Simon Birmingham: There’s a distinct possibility, it’s certainly our intention to secure mRNA vaccine capability and manufacturing capability for Australia. This is a new technology as to how vaccines are made, that only came about from the surge in research that COVID drove around the world, and Australia didn’t have the capability and doesn’t have it at present to manufacture that vaccine. But we have been talking to the big companies like Pfizer and Moderna about getting the technology transfer of their vaccine patents to an Australian manufacturer to enable that. We’ve put a measure in the budget to be able to fund that tech transfer, which is the first commercial negotiation, and then manufacturing, which is the second commercial negotiation. Now, I understand that our health department officials have had discussions in the past with BioCena. We’d certainly look forward to them being part of the process as we determine how we will best get that manufacturing capability into Australia and I’ve certainly had representations before the last 24 hours from Premier Steven Marshall and from SA’s Industry Minister, Stephen Patterson, who have been highlighting this potential to us.
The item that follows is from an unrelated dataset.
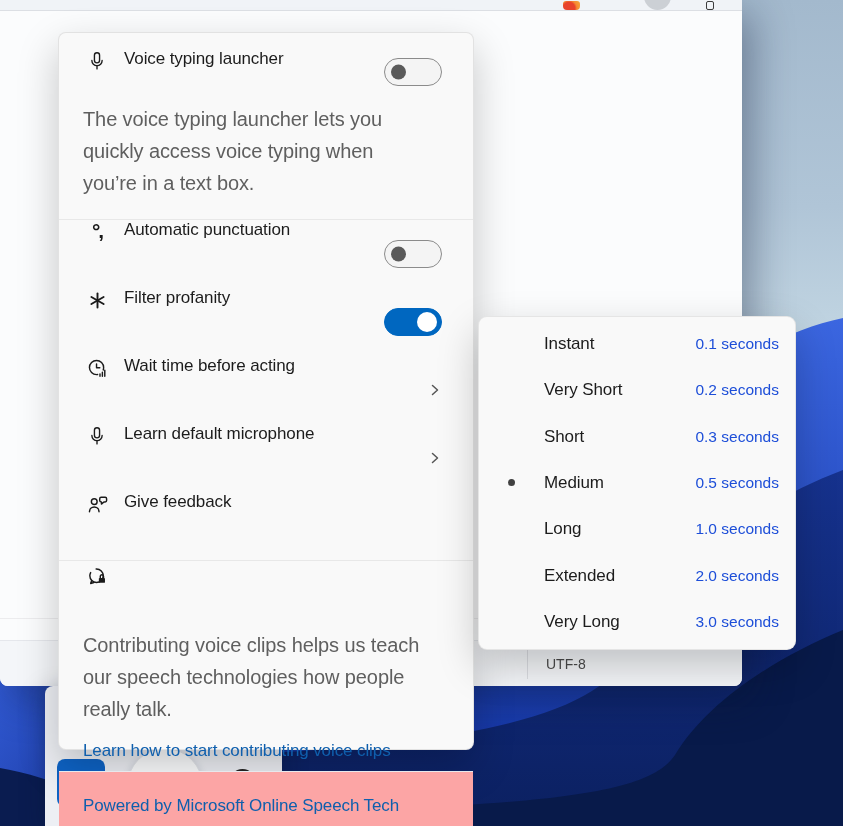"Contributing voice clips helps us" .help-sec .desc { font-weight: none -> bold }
And it’s one part of the options available as we seek to deliver that vaccine manufacturing capability in Australia, knowing that the COVID vaccine probably won’t just be the ones people are getting over the next 12 months, but will necessitate likely booster shots that we would like to have made in Australia. And, of course, that this new technology will probably be used for other vaccines in the future that we want to have manufactured here, too.

 

David Penberthy: It’s exciting.

Will Goodings: Senator, just lastly, as Australia’s Finance Minister. Would you like to see states that received a GST windfall like South Australia of somewhere in the order of a billion dollars to spend that as opposed to using it to pay down debt or tidy up the bottom line?

 

Simon Birmingham: We certainly want to see states do as we are doing, which is drive the economic recovery for Australia by helping to support job creation. And I know that in areas like investing in creating more apprenticeships, we’ve got good partners in South Australia that have worked with us at every step of the way. And I hope that that’s what we’ll see in relation to that GST windfall that’s flowing through to states and territories.

 

David Penberthy: Good stuff. Senator Simon Birmingham, the Minister for Finance, thanks for joining us this morning.

 

Simon Birmingham: Thanks, guys. My pleasure.